**EXERCISE REQUIREMENTS:**
Could you return every record below without changing a word?

**INFORMATION SUPPLIED:**
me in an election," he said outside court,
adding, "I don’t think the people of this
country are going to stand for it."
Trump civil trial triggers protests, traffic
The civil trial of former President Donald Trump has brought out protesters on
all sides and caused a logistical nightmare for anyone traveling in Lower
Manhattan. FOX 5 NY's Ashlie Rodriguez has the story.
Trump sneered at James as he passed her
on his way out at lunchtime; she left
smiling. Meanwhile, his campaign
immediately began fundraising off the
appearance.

**SOLUTION FOR THIS PROBLEM:**
me in an election," he said outside court,
adding, "I don’t think the people of this
country are going to stand for it."
Trump civil trial triggers protests, traffic
The civil trial of former President Donald Trump has brought out protesters on
all sides and caused a logistical nightmare for anyone traveling in Lower
Manhattan. FOX 5 NY's Ashlie Rodriguez has the story.
Trump sneered at James as he passed her
on his way out at lunchtime; she left
smiling. Meanwhile, his campaign
immediately began fundraising off the
appearance.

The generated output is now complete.